Opium is a modular software synthesizer developed for 64k intros and was used in Tensile. After writing my first software synthesizer for Wheels Within Wheels, which featured a classical hard-wired synthesizer architecture, I wanted to explore a more modular approach into synthesis.

Opium is based around the concept of operators, each one performing a single task, very similar to modules in a modular synthesizer. Operators are responsible for generating and processing both audio and control signals. Each operator generates a single output signal and takes signals from multiple inputs. Operators are connected together to generate complex audio signals. Opium provides the following operators:

  • Band-limited virtual-analog oscillators (sine, saw, square, triangle)
  • Frequency modulation oscillator
  • Karplus-Strong oscillator
  • Padsynth oscillator based on inverse FFTs
  • Noise source
  • Waveshaping and distortion
  • State-variable and biquad filters
  • Modulation sources including ADSR envelopes and LFOs
  • Auxiliary operators to performa mathematical operations
  • Compressor and limiter for dynamics processing
  • Effects processors including delays, reverb and glitch effects

To minimize the size of the synthesizer engine, I have opted to use plain C code. Audio is processed in buffers of 32 samples to allow using SIMD and to generally reduce the function call overhead.

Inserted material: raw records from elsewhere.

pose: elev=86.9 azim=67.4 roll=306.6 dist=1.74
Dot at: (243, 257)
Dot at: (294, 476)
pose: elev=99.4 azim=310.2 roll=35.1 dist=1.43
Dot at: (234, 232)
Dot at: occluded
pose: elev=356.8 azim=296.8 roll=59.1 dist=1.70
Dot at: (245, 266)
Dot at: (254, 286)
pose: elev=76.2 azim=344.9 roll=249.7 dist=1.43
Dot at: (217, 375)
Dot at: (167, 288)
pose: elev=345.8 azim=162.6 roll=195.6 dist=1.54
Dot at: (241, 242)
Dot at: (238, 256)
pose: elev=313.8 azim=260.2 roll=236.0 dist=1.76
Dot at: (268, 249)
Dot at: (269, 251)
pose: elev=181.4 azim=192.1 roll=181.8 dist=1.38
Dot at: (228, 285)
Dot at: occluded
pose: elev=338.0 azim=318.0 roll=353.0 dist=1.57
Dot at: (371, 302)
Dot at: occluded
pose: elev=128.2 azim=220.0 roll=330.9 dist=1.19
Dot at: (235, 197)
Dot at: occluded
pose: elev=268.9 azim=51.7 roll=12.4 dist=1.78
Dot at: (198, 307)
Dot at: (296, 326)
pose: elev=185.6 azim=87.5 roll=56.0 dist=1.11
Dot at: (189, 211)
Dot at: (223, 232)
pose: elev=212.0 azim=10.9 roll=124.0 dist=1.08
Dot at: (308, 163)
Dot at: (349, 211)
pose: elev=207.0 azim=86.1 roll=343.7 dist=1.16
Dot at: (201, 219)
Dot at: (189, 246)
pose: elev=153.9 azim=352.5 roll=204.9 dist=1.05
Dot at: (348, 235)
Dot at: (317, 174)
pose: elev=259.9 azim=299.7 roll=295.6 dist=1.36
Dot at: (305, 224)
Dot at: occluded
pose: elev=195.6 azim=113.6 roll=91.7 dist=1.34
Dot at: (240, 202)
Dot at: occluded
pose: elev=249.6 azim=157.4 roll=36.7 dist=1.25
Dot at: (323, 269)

The engine uses a stack-based approach, where each operator pops the input signals from the stack and pushes the output back to the stack. The operator graph is reduced into a serial list of operations. This allowed to keep the code for the runtime engine very small and simple.

During music composition, Opium is run as a VST plugin inside a digital audio workstation. The plugin is developed on top of the JUCE framework and features a graphical interface for editing the synthesizer patch. MIDI data is used to trigger the instruments. To export a song for use in a 64k intro, the plugin allows to record incoming MIDI data and generates a C header file containing all the note and patch data in a form that allows for good compression.